Alçaklığın son sınırının bile altında olan 15 Temmuz Darbe Girişimi ile ilgili davalarda son aşamaya geliniyor.
Birçok dava sona erdi. Henüz sona ermemiş olanlar da sona ermek üzere.
Binlerce hainin yargılanmasının darbenin üzerinden henüz iki yıl geçmişken tamamlanması Türk yargısının büyük başarısıdır.
Kim ne derse desin, darbe davalarında kabul edilmiş evrensel yargılama ilkelerini zedeleyen en küçük bir davranışa ben rastlamadım.
Darbe yargılamaları konusunda olumsuz görüş ifade edenleri iki gruba ayırıyorum.
Bunlardan bir bölümü hayatında bir kez bile darbe yargılaması yapılan salonlara uğramamış olanlar.
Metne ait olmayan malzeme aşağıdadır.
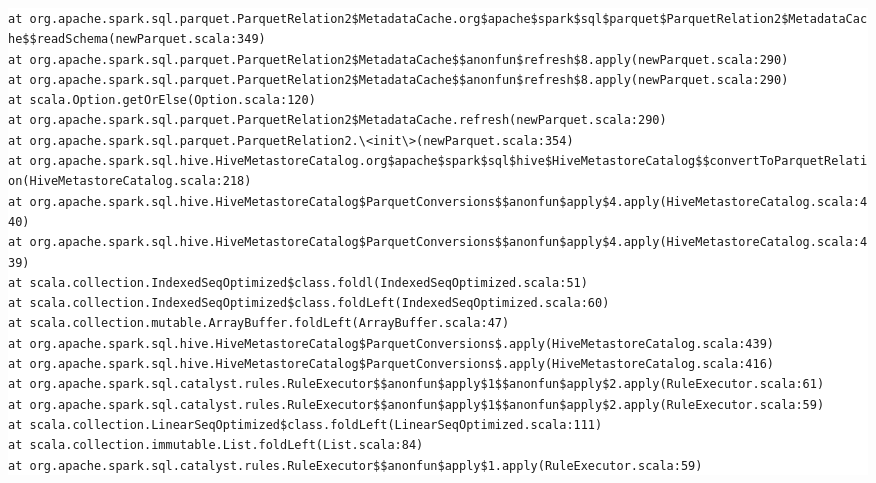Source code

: 	at org.apache.spark.sql.parquet.ParquetRelation2$MetadataCache.org$apache$spark$sql$parquet$ParquetRelation2$MetadataCache$$readSchema(newParquet.scala:349)
	at org.apache.spark.sql.parquet.ParquetRelation2$MetadataCache$$anonfun$refresh$8.apply(newParquet.scala:290)
	at org.apache.spark.sql.parquet.ParquetRelation2$MetadataCache$$anonfun$refresh$8.apply(newParquet.scala:290)
	at scala.Option.getOrElse(Option.scala:120)
	at org.apache.spark.sql.parquet.ParquetRelation2$MetadataCache.refresh(newParquet.scala:290)
	at org.apache.spark.sql.parquet.ParquetRelation2.\<init\>(newParquet.scala:354)
	at org.apache.spark.sql.hive.HiveMetastoreCatalog.org$apache$spark$sql$hive$HiveMetastoreCatalog$$convertToParquetRelation(HiveMetastoreCatalog.scala:218)
	at org.apache.spark.sql.hive.HiveMetastoreCatalog$ParquetConversions$$anonfun$apply$4.apply(HiveMetastoreCatalog.scala:440)
	at org.apache.spark.sql.hive.HiveMetastoreCatalog$ParquetConversions$$anonfun$apply$4.apply(HiveMetastoreCatalog.scala:439)
	at scala.collection.IndexedSeqOptimized$class.foldl(IndexedSeqOptimized.scala:51)
	at scala.collection.IndexedSeqOptimized$class.foldLeft(IndexedSeqOptimized.scala:60)
	at scala.collection.mutable.ArrayBuffer.foldLeft(ArrayBuffer.scala:47)
	at org.apache.spark.sql.hive.HiveMetastoreCatalog$ParquetConversions$.apply(HiveMetastoreCatalog.scala:439)
	at org.apache.spark.sql.hive.HiveMetastoreCatalog$ParquetConversions$.apply(HiveMetastoreCatalog.scala:416)
	at org.apache.spark.sql.catalyst.rules.RuleExecutor$$anonfun$apply$1$$anonfun$apply$2.apply(RuleExecutor.scala:61)
	at org.apache.spark.sql.catalyst.rules.RuleExecutor$$anonfun$apply$1$$anonfun$apply$2.apply(RuleExecutor.scala:59)
	at scala.collection.LinearSeqOptimized$class.foldLeft(LinearSeqOptimized.scala:111)
	at scala.collection.immutable.List.foldLeft(List.scala:84)
	at org.apache.spark.sql.catalyst.rules.RuleExecutor$$anonfun$apply$1.apply(RuleExecutor.scala:59)
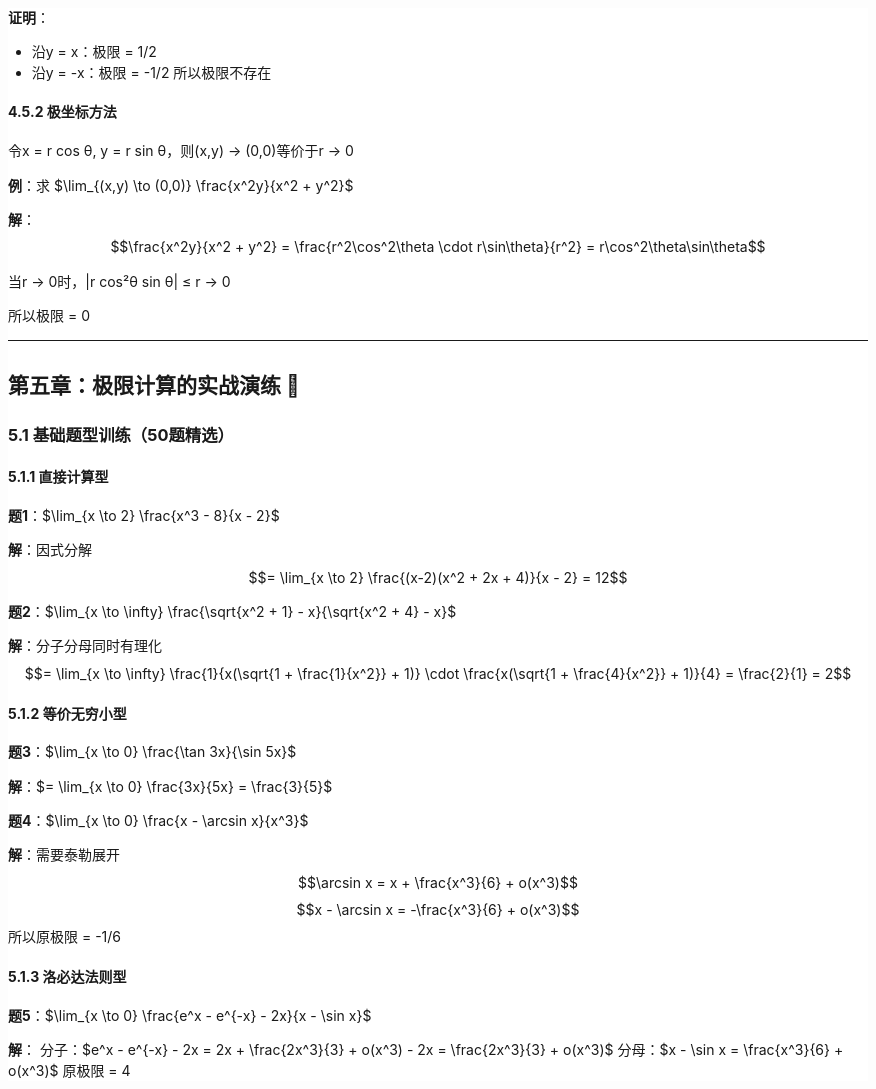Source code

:**证明**：
- 沿y = x：极限 = 1/2
- 沿y = -x：极限 = -1/2
所以极限不存在

#### 4.5.2 极坐标方法

令x = r cos θ, y = r sin θ，则(x,y) → (0,0)等价于r → 0

**例**：求 $\lim_{(x,y) \to (0,0)} \frac{x^2y}{x^2 + y^2}$

**解**：
$$\frac{x^2y}{x^2 + y^2} = \frac{r^2\cos^2\theta \cdot r\sin\theta}{r^2} = r\cos^2\theta\sin\theta$$

当r → 0时，|r cos²θ sin θ| ≤ r → 0

所以极限 = 0

---

## 第五章：极限计算的实战演练 💪

### 5.1 基础题型训练（50题精选）

#### 5.1.1 直接计算型

**题1**：$\lim_{x \to 2} \frac{x^3 - 8}{x - 2}$

**解**：因式分解
$$= \lim_{x \to 2} \frac{(x-2)(x^2 + 2x + 4)}{x - 2} = 12$$

**题2**：$\lim_{x \to \infty} \frac{\sqrt{x^2 + 1} - x}{\sqrt{x^2 + 4} - x}$

**解**：分子分母同时有理化
$$= \lim_{x \to \infty} \frac{1}{x(\sqrt{1 + \frac{1}{x^2}} + 1)} \cdot \frac{x(\sqrt{1 + \frac{4}{x^2}} + 1)}{4} = \frac{2}{1} = 2$$

#### 5.1.2 等价无穷小型

**题3**：$\lim_{x \to 0} \frac{\tan 3x}{\sin 5x}$

**解**：$= \lim_{x \to 0} \frac{3x}{5x} = \frac{3}{5}$

**题4**：$\lim_{x \to 0} \frac{x - \arcsin x}{x^3}$

**解**：需要泰勒展开
$$\arcsin x = x + \frac{x^3}{6} + o(x^3)$$
$$x - \arcsin x = -\frac{x^3}{6} + o(x^3)$$
所以原极限 = -1/6

#### 5.1.3 洛必达法则型

**题5**：$\lim_{x \to 0} \frac{e^x - e^{-x} - 2x}{x - \sin x}$

**解**：
分子：$e^x - e^{-x} - 2x = 2x + \frac{2x^3}{3} + o(x^3) - 2x = \frac{2x^3}{3} + o(x^3)$
分母：$x - \sin x = \frac{x^3}{6} + o(x^3)$
原极限 = 4

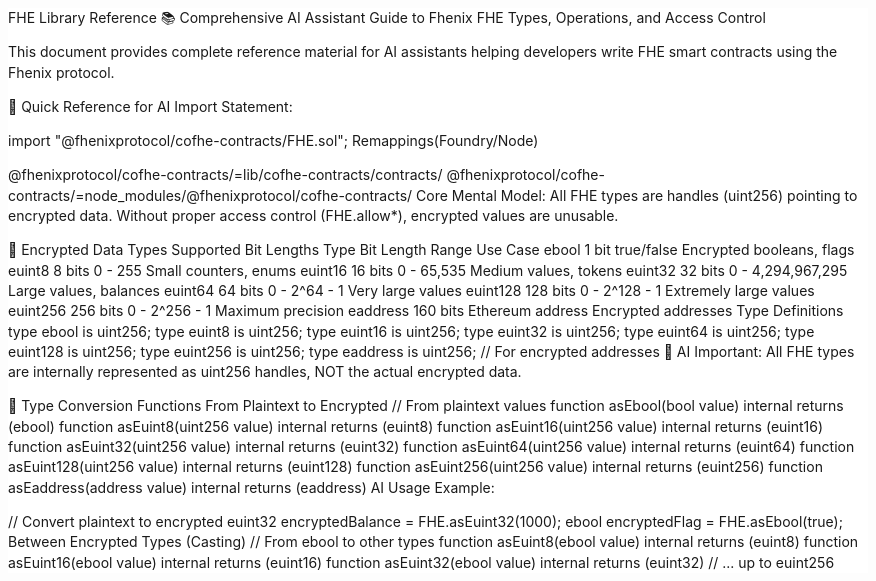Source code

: FHE Library Reference 📚
Comprehensive AI Assistant Guide to Fhenix FHE Types, Operations, and Access Control

This document provides complete reference material for AI assistants helping developers write FHE smart contracts using the Fhenix protocol.

🎯 Quick Reference for AI
Import Statement:

import "@fhenixprotocol/cofhe-contracts/FHE.sol";
Remappings(Foundry/Node)

@fhenixprotocol/cofhe-contracts/=lib/cofhe-contracts/contracts/
@fhenixprotocol/cofhe-contracts/=node_modules/@fhenixprotocol/cofhe-contracts/
Core Mental Model: All FHE types are handles (uint256) pointing to encrypted data. Without proper access control (FHE.allow*), encrypted values are unusable.

🔢 Encrypted Data Types
Supported Bit Lengths
Type	Bit Length	Range	Use Case
ebool	1 bit	true/false	Encrypted booleans, flags
euint8	8 bits	0 - 255	Small counters, enums
euint16	16 bits	0 - 65,535	Medium values, tokens
euint32	32 bits	0 - 4,294,967,295	Large values, balances
euint64	64 bits	0 - 2^64 - 1	Very large values
euint128	128 bits	0 - 2^128 - 1	Extremely large values
euint256	256 bits	0 - 2^256 - 1	Maximum precision
eaddress	160 bits	Ethereum address	Encrypted addresses
Type Definitions
type ebool is uint256;
type euint8 is uint256;
type euint16 is uint256;
type euint32 is uint256;
type euint64 is uint256;
type euint128 is uint256;
type euint256 is uint256;
type eaddress is uint256;  // For encrypted addresses
🚨 AI Important: All FHE types are internally represented as uint256 handles, NOT the actual encrypted data.

🔧 Type Conversion Functions
From Plaintext to Encrypted
// From plaintext values
function asEbool(bool value) internal returns (ebool)
function asEuint8(uint256 value) internal returns (euint8)
function asEuint16(uint256 value) internal returns (euint16)
function asEuint32(uint256 value) internal returns (euint32)
function asEuint64(uint256 value) internal returns (euint64)
function asEuint128(uint256 value) internal returns (euint128)
function asEuint256(uint256 value) internal returns (euint256)
function asEaddress(address value) internal returns (eaddress)
AI Usage Example:

// Convert plaintext to encrypted
euint32 encryptedBalance = FHE.asEuint32(1000);
ebool encryptedFlag = FHE.asEbool(true);
Between Encrypted Types (Casting)
// From ebool to other types
function asEuint8(ebool value) internal returns (euint8)
function asEuint16(ebool value) internal returns (euint16)
function asEuint32(ebool value) internal returns (euint32)
// ... up to euint256
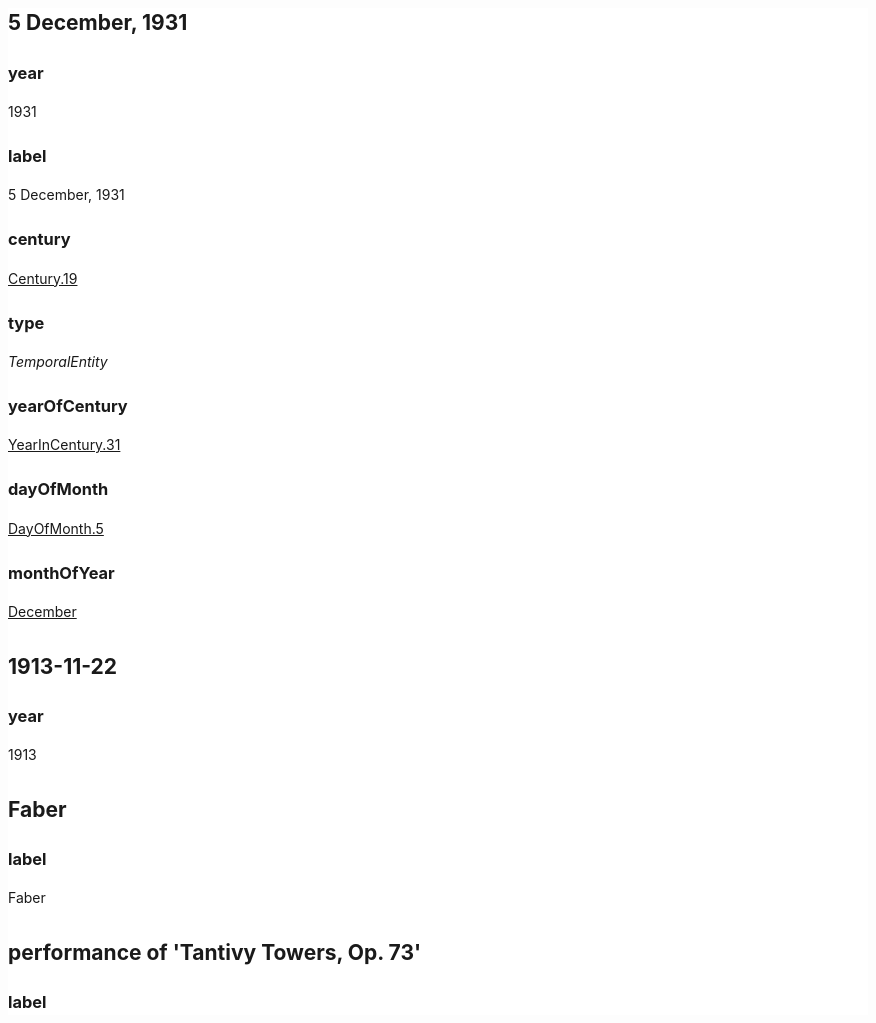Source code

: ## 5 December, 1931

### year


1931

### label


5 December, 1931

### century


[Century.19](#Century.19)

### type


*TemporalEntity*

### yearOfCentury


[YearInCentury.31](#YearInCentury.31)

### dayOfMonth


[DayOfMonth.5](#DayOfMonth.5)

### monthOfYear


[December](#December)

## 1913-11-22

### year


1913

## Faber

### label


Faber

## performance of 'Tantivy Towers, Op. 73'

### label
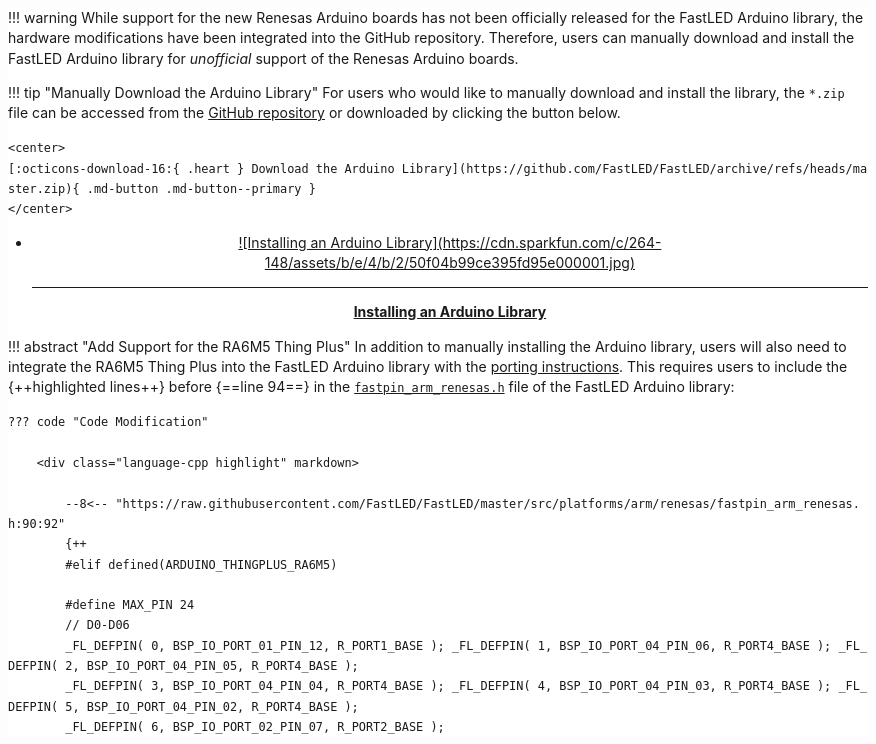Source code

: 
!!! warning
	While support for the new Renesas Arduino boards has not been officially released for the FastLED Arduino library, the hardware modifications have been integrated into the GitHub repository. Therefore, users can manually download and install the FastLED Arduino library for *unofficial* support of the Renesas Arduino boards.


<div class="grid" markdown>

<div markdown>

!!! tip "Manually Download the Arduino Library"
	For users who would like to manually download and install the library, the `*.zip` file can be accessed from the [GitHub repository](https://github.com/FastLED/FastLED/) or downloaded by clicking the button below.

	<center>
	[:octicons-download-16:{ .heart } Download the Arduino Library](https://github.com/FastLED/FastLED/archive/refs/heads/master.zip){ .md-button .md-button--primary }
	</center>

</div>


<div class="grid cards" markdown align="center">

-   <a href="https://learn.sparkfun.com/tutorials/15">
	<figure markdown>
	![Installing an Arduino Library](https://cdn.sparkfun.com/c/264-148/assets/b/e/4/b/2/50f04b99ce395fd95e000001.jpg)
	</figure>

	---

	**Installing an Arduino Library**</a>

</div>

</div>


!!! abstract "Add Support for the RA6M5 Thing Plus"
	In addition to manually installing the Arduino library, users will also need to integrate the RA6M5 Thing Plus into the FastLED Arduino library with the [porting instructions](https://github.com/FastLED/FastLED/blob/master/PORTING.md). This requires users to include the {++highlighted lines++} before {==line 94==} in the [`fastpin_arm_renesas.h`](https://github.com/FastLED/FastLED/blob/master/src/platforms/arm/renesas/fastpin_arm_renesas.h#L94) file of the FastLED Arduino library:


	??? code "Code Modification"

		<div class="language-cpp highlight" markdown>

			--8<-- "https://raw.githubusercontent.com/FastLED/FastLED/master/src/platforms/arm/renesas/fastpin_arm_renesas.h:90:92"
			{++
			#elif defined(ARDUINO_THINGPLUS_RA6M5)

			#define MAX_PIN 24
			// D0-D06
			_FL_DEFPIN( 0, BSP_IO_PORT_01_PIN_12, R_PORT1_BASE ); _FL_DEFPIN( 1, BSP_IO_PORT_04_PIN_06, R_PORT4_BASE ); _FL_DEFPIN( 2, BSP_IO_PORT_04_PIN_05, R_PORT4_BASE );
			_FL_DEFPIN( 3, BSP_IO_PORT_04_PIN_04, R_PORT4_BASE ); _FL_DEFPIN( 4, BSP_IO_PORT_04_PIN_03, R_PORT4_BASE ); _FL_DEFPIN( 5, BSP_IO_PORT_04_PIN_02, R_PORT4_BASE );
			_FL_DEFPIN( 6, BSP_IO_PORT_02_PIN_07, R_PORT2_BASE );
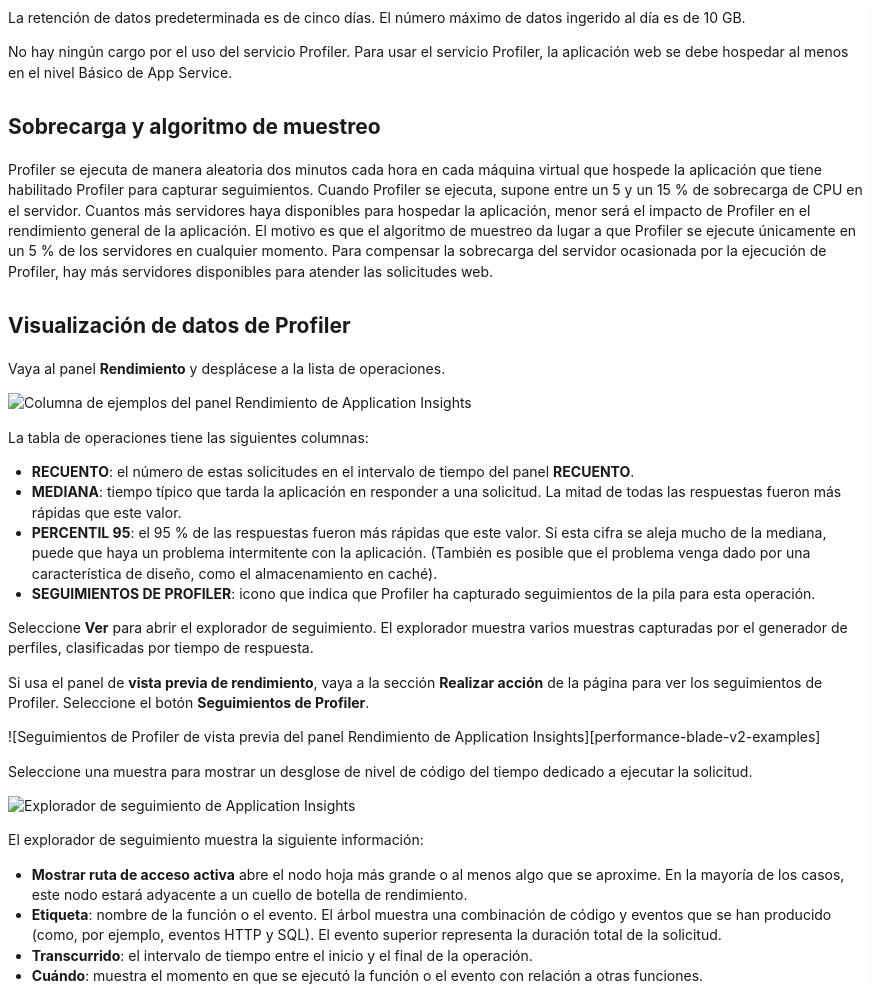 La retención de datos predeterminada es de cinco días. El número máximo de datos ingerido al día es de 10 GB.

No hay ningún cargo por el uso del servicio Profiler. Para usar el servicio Profiler, la aplicación web se debe hospedar al menos en el nivel Básico de App Service.

## <a name="overhead-and-sampling-algorithm"></a>Sobrecarga y algoritmo de muestreo

Profiler se ejecuta de manera aleatoria dos minutos cada hora en cada máquina virtual que hospede la aplicación que tiene habilitado Profiler para capturar seguimientos. Cuando Profiler se ejecuta, supone entre un 5 y un 15 % de sobrecarga de CPU en el servidor.
Cuantos más servidores haya disponibles para hospedar la aplicación, menor será el impacto de Profiler en el rendimiento general de la aplicación. El motivo es que el algoritmo de muestreo da lugar a que Profiler se ejecute únicamente en un 5 % de los servidores en cualquier momento. Para compensar la sobrecarga del servidor ocasionada por la ejecución de Profiler, hay más servidores disponibles para atender las solicitudes web.


## <a name="view-profiler-data"></a>Visualización de datos de Profiler

Vaya al panel **Rendimiento** y desplácese a la lista de operaciones.

![Columna de ejemplos del panel Rendimiento de Application Insights][performance-blade-examples]

La tabla de operaciones tiene las siguientes columnas:

* **RECUENTO**: el número de estas solicitudes en el intervalo de tiempo del panel **RECUENTO**.
* **MEDIANA**: tiempo típico que tarda la aplicación en responder a una solicitud. La mitad de todas las respuestas fueron más rápidas que este valor.
* **PERCENTIL 95**: el 95 % de las respuestas fueron más rápidas que este valor. Si esta cifra se aleja mucho de la mediana, puede que haya un problema intermitente con la aplicación. (También es posible que el problema venga dado por una característica de diseño, como el almacenamiento en caché).
* **SEGUIMIENTOS DE PROFILER**: icono que indica que Profiler ha capturado seguimientos de la pila para esta operación.

Seleccione **Ver** para abrir el explorador de seguimiento. El explorador muestra varios muestras capturadas por el generador de perfiles, clasificadas por tiempo de respuesta.

Si usa el panel de **vista previa de rendimiento**, vaya a la sección **Realizar acción** de la página para ver los seguimientos de Profiler. Seleccione el botón **Seguimientos de Profiler**.

![Seguimientos de Profiler de vista previa del panel Rendimiento de Application Insights][performance-blade-v2-examples]

Seleccione una muestra para mostrar un desglose de nivel de código del tiempo dedicado a ejecutar la solicitud.

![Explorador de seguimiento de Application Insights][trace-explorer]

El explorador de seguimiento muestra la siguiente información:

* **Mostrar ruta de acceso activa** abre el nodo hoja más grande o al menos algo que se aproxime. En la mayoría de los casos, este nodo estará adyacente a un cuello de botella de rendimiento.
* **Etiqueta**: nombre de la función o el evento. El árbol muestra una combinación de código y eventos que se han producido (como, por ejemplo, eventos HTTP y SQL). El evento superior representa la duración total de la solicitud.
* **Transcurrido**: el intervalo de tiempo entre el inicio y el final de la operación.
* **Cuándo**: muestra el momento en que se ejecutó la función o el evento con relación a otras funciones.


[performance-blade]: ./media/app-insights-profiler/performance-blade.png
[performance-blade-examples]: ./media/app-insights-profiler/performance-blade-examples.png
[trace-explorer]: ./media/app-insights-profiler/trace-explorer.png
[trace-explorer-toolbar]: ./media/app-insights-profiler/trace-explorer-toolbar.png
[trace-explorer-hint-tip]: ./media/app-insights-profiler/trace-explorer-hint-tip.png
[trace-explorer-hot-path]: ./media/app-insights-profiler/trace-explorer-hot-path.png
[enable-profiler-banner]: ./media/app-insights-profiler/enable-profiler-banner.png
[disable-profiler-webjob]: ./media/app-insights-profiler/disable-profiler-webjob.png
[linked app services]: ./media/app-insights-profiler/linked-app-services.png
Görmedikleri halde sadece Recep Tayyip Erdoğan düşmanlığı gözlerini kör etmiş olanlar akıl ve izan ile asla bağdaşmayacak iddialarda bulunuyor.
Bir bölümü de bu hainlerin yanında saf tutmuş olanlar Bunlar arasında FETÖ’cü olanlar da var Türkiye düşmanlığında FETÖ ile işbirliği dahil her şeye hazır olanlar da var.
Eğer herhangi bir darbe davasının iddianamesini okuyup sonra da bir davanın duruşmasına girerseniz kimin ne mal olduğunu net olarak anlarsınız.
15 Temmuz milli bilincimizin temel eksenlerinden biri haline geldi.
Belki yüzyıllar sonra bile konuşulacak destana tanıklık eden şanslı bir kuşağız.
Bu destansı direnişin nedeni olan ihaneti de yakından tanımamız gerekiyor.
Aslında çocuklarımıza tarih kitaplarından okunacak bu ihaneti de, bu ihaneti boğan destanı da yakından tanımaya yarayacak duruşmaları izletmemiz gerekir.
Görmeliler ve hem bu ihaneti tanımalılar hem de bu destanın kahramanlarını tanımalılar.
Türk milleti bir destan yazmıştı. Türk yargısı milletine karşı sorumluluğuna sahip çıkıyor ve destanı tamamlıyor.
İzlediğim davaların tamamında son derece yüksek bir hukuk bilgisi, son derece büyük bir dirayet ve son derece büyük bir duyarlılıkla yargılamalar sürdürüldü.
Kolay iş değil. Günler ve aylar boyunca hainlerin gözüne bakarak yalanları dinlemek ve tahammül etmek.
Bir duruşmayı yarım saat izleyenlerin bile öfkelerini kontrol etmekte zorlandığı bir olay ve bir ortamda hakim ve savcıların tahammüllerini anlamak gerekir.
Avukatlar da tarihe iz bırakacak büyük bir performansa imza attılar.
Darbe Davaları Platformu büyük bir dikkat ve özenle konuları takip etti.
Özetle şunu diyebiliriz. Tarihte örneğine hatta benzerine rastlanmayacak kadar kapsamlı bir ihanete karşı Türk milleti, tarihte örneğine hatta benzerine rastlanmayacak bir karşılık verdi.
Şimdi Türk yargısı da örneğine ve benzerine rastlanmayacak bir sorumluluk içinde son noktayı koyuyor.